Il programma dell’ospedale Garibaldi “Codice Rosa”

Il Garibaldi, che ha da poco aperto il nuovo pronto soccorso in via Fabrizio Filzi, attenziona le donne vittime, con il programma “Codice Rosa” di cui parla il direttore De Nicola al QdS: “Io credo che se noi puntiamo tutto su comunicazione e formazione possiamo migliorare, non fermandoci solo alle pene e agli arresti. Noi dobbiamo partire dall’educazione nelle scuole, dalla prevenzione e dalla formazione per donne e operatori sanitari al fine di saper intercettare atteggiamenti violenti e saperli denunciare: ed ecco è nostro compito guidare e supportare le donne, con lo Stato in tutte le sue funzioni. Ma anche l’uomo che va formato fin da piccolo nelle scuole. Abbiamo inaugurato a marzo il nuovo pronto soccorso in cui è già attivo il servizio Codice rosa per le donne vittime: oltre ad esserci l’ingresso principale, c’è quello riservato proprio per garantire la sicurezza e la protezione di cui le donne hanno bisogno dopo aver subito violenza, per garantire al soggetto di non farsi né vedere né riconoscere dagli altri soggetti all’esterno”.

È intervenuto anche il direttore sanitario, Giuseppe Giammanco: “Il mio sogno è che questo tavolo sia inutile, perché vorrà dire che i percorsi di formazione hanno funzionato. È quello a cui dobbiamo tendere. Non possiamo più accettare, parlo ai ragazzi soprattutto, chiedete aiuto”. Prosegue il direttore del Dipartimento materno-infantile, Giuseppe Ettore: “Io penso che bisogna educare i bambini, sin dalle elementari. Si parla di patriarcato ma la figura del padre oggi è proprio quella più fragile. Bisogna aiutare i maschi, loro sono la componente più fragile.
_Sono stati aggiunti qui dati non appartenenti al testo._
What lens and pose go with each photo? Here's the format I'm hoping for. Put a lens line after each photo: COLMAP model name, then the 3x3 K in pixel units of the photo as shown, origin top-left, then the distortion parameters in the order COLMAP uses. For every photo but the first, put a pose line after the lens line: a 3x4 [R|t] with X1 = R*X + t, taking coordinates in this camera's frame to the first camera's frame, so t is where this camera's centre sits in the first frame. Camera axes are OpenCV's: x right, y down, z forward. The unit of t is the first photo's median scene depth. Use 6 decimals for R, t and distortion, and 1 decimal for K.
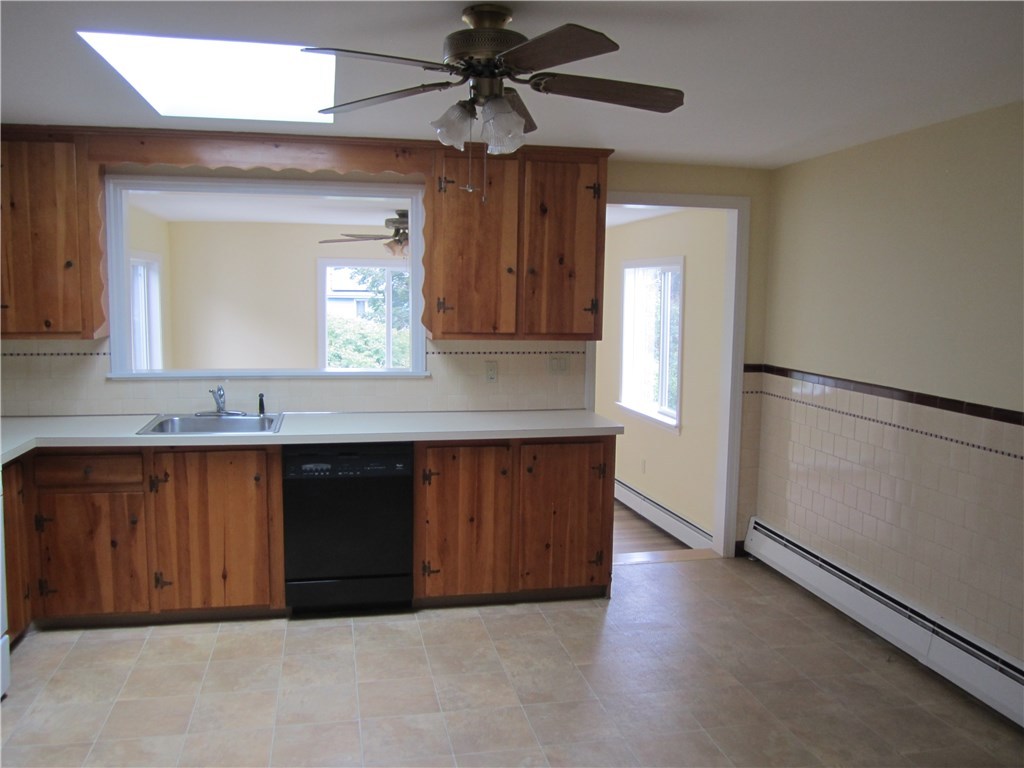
lens RADIAL K [[856.6, 0, 512.0], [0, 856.6, 384.0], [0, 0, 1]] dist [-0.046496, 0.003597]
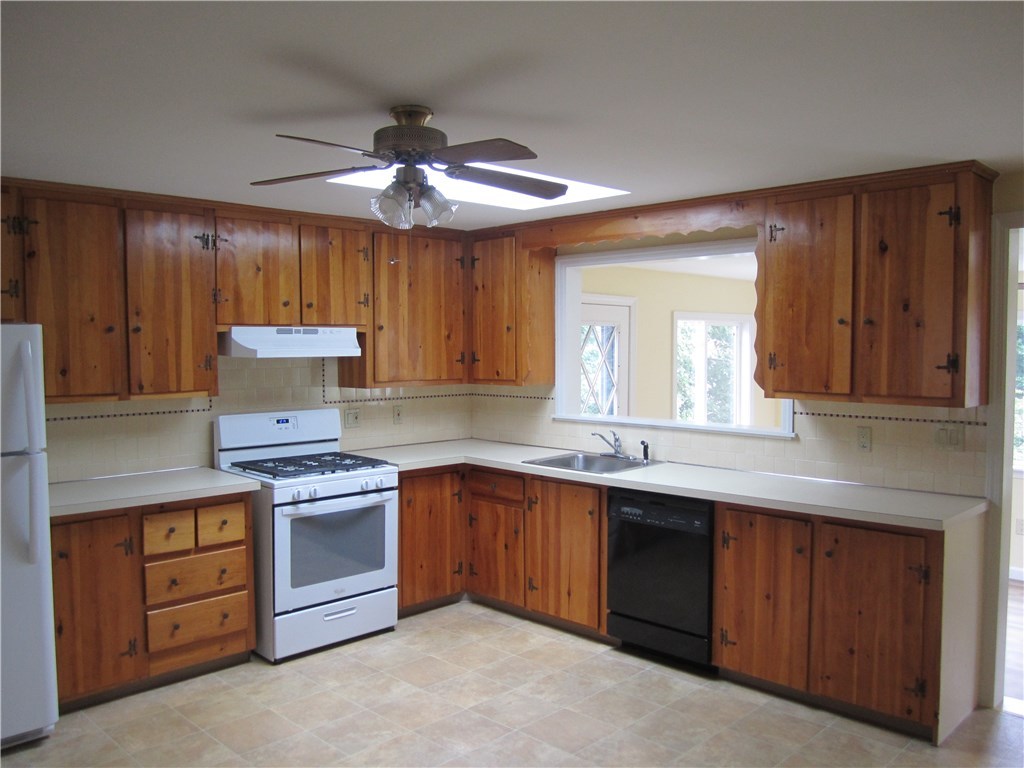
lens RADIAL K [[856.6, 0, 512.0], [0, 856.6, 384.0], [0, 0, 1]] dist [-0.046496, 0.003597]
pose [[0.545062, 0.024246, -0.838045, 0.554492], [-0.083122, 0.996220, -0.025240, -0.020572], [0.834265, 0.083418, 0.545017, 0.264422]]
Tante volte abbiamo ricoverato ragazze per sottrarle alle botte del compagno ma si può dare di più: denunciare significa testimoniare e collaborare. Il ruolo degli specialisti deve agire prima, essere formato e avere metodo”. Anche la dottoressa Antonella di Stefano, presidente della comunità scientifica “Donne medico”: “Bisogna mettere in rete i pronto soccorso, lavorare con i giovani, cominciare dalle scuole primarie” e a seguito dal mondo dalla formazione la preside del liceo classico “Spedalieri”: “Negli ultimi giorni a scuola abbiamo fatto un minuto di rumore per Giulia Cecchettin: la scuola deve dialogare con istituzioni e famiglie”.

Di strumenti della legge nella prima sessione, ha parlato il sostituto Procuratore presso il Tribunale ordinario della Procura di Catania: “L’ospedale è il primo momento in cui possiamo aiutare e il medico del pronto soccorso deve avere la capacità di diagnosticare il segno clinico e di interagire con la persona. Più attenta è la relazione, più per noi è possibile rendere efficace il lavoro. Dalla segnalazione possiamo delegare i servizi sociali, la polizia e intervenire nella famiglia. Però, bisogna anche aprire sostegno psicologico e psichiatrico al colpevole: se dopo la pena non c’è recupero e assistenza, si rimane a metà strada” e continua valorizzando gli strumenti legislativi messi in campo, dall’allontanamento dalla casa familiare per prevenzione fino al braccialetto elettronico definita come “misura blanda ma efficace a tutela della persona offesa in casi di reati non gravi”.

Aggiunge la dottoressa Stefania Marino della Polizia di Stato: “Nel momento in cui parliamo di inasprimento delle pene, noi abbiamo già fallito perché il reato si è già consumato. Non inasprimento, ma prevenzione. Uno strumento poco conosciuto è l’ammonimento del questore: nasce nel 2009 per gli atti persecutori e nel 2013 si estende a reati di percosse fino alla violenza domestica. Qui si può intervenire anche senza denuncia o querela e questo è fondamentale”.

Nella parte conclusiva dell’evento sono intervenuti oltre la dottoressa Carmela Puleo responsabile Uos Obi Arnas Garibaldi anche le rappresentanti delle direzioni dei pronto soccorso della città, dei servizi sociali, delle associazioni di volontariato.